I’m starting to realize that a reason I have struggled to get my book finished is because I have ADD. So many things are interesting to me. And I’ve had the good fortune of being able to learn things quickly and to gain confidence and skill rapidly. Along the way of living my life I have mastered many disparate skills, and excelled at several wildly different careers. Yet, I’ve never felt I have done anything that has really amounted to much. I’ve often tried to find my one purpose. My one passion. But I have so many passions that I get overwhelmed. Sometimes I’ll do a little bit of some thing and then a little bit of something else, and then get excited about something altogether different. It’s been a challenge to get things completed, or to stick with one thing long enough to call it my true path.

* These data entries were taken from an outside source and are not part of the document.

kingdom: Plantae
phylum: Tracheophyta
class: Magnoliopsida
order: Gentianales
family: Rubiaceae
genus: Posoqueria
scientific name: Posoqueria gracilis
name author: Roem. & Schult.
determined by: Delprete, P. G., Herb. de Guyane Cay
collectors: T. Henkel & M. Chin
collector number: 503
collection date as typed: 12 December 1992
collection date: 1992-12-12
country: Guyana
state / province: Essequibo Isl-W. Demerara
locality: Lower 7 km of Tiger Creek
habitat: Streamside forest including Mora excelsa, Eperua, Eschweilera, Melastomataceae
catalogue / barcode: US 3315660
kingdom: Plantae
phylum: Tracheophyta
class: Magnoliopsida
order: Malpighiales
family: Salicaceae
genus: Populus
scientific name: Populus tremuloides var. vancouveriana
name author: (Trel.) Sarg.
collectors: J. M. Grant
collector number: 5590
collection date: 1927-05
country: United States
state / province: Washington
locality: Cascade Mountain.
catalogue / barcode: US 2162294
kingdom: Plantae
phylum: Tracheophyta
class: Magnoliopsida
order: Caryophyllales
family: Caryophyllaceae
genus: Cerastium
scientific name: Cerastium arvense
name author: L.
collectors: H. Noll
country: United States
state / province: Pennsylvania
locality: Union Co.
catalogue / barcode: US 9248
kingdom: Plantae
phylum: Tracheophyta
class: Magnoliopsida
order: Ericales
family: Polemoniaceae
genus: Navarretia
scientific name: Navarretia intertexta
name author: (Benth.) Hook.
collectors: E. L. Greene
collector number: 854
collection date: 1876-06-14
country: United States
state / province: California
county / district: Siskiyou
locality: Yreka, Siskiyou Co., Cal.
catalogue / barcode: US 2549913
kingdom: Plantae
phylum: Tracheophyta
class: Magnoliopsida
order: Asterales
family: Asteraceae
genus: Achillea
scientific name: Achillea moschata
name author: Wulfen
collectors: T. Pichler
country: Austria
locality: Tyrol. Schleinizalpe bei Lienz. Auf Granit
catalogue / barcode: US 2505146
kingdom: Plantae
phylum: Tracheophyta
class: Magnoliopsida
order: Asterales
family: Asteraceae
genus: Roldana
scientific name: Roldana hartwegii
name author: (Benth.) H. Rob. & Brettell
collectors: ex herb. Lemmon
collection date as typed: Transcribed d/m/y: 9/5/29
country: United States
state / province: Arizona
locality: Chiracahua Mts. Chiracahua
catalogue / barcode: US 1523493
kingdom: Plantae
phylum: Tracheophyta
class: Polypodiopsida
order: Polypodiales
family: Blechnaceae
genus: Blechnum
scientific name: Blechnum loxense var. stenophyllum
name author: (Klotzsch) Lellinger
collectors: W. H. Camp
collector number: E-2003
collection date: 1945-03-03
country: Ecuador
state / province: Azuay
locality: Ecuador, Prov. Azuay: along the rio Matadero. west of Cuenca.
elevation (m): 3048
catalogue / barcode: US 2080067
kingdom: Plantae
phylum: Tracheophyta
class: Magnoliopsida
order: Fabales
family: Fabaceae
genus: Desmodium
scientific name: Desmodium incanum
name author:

This is certainly true with trying to write a book. First of all, which book is it that I want to write? A guide with key self help points for women who are in transition in their lives? A coffee table art book with poetry and collage to illustrate the fundamentals of astrology and universal cycles of change in a gorgeous and inspiring way? An autobiography with yet another account of rising from the ashes of the dysfunction of the Deep South in the 1970’s? Second, where do I want to start on that book? Do I make an outline and then tackle chapter by chapter? Do I write where the flow takes me and then see how it fits in? Do I cite references as I go along, or do I do that on another pass through? Ugh. Each time I get started, I get discouraged. I think I don’t know enough. I better do some more research. Then something else captures my attention and I’m off in another direction. It can be very frustrating. So I’m choosing now to allow myself a space, a place, to let my thoughts meander, to practice each day just following the thought of the moment. And to practice some skills in the task of writing. I’m learning dictation and I’m learning blogging. Editing and tagging, and uploading to social platforms. This way I hope to gather the skills that I need to put it all together and create, finally, my book(s).

A while back, I think in 2015, I heard a podcast where Elizabeth Gilbert said that she had stopped telling people, “Just follow your passion.“ She realized that for some percentage of the population, maybe 10%, maybe 40%, that was a very discouraging thing to be told. So many of us have been looking around, trying to discover what our true passion is. Trying to discern where we could best appropriately put our love and our attention and our finances and our study, so that we could offer our special gift to the world. To people like me, who find so much pleasure in so many different directions, that mandate was very daunting and ultimately impossible to pursue. So she said she’s changed how she talks to people now. She says, “Follow your curiosity”.

This blog will help me journal and report upon the various paths my curiosity takes me as I try to get my life in order.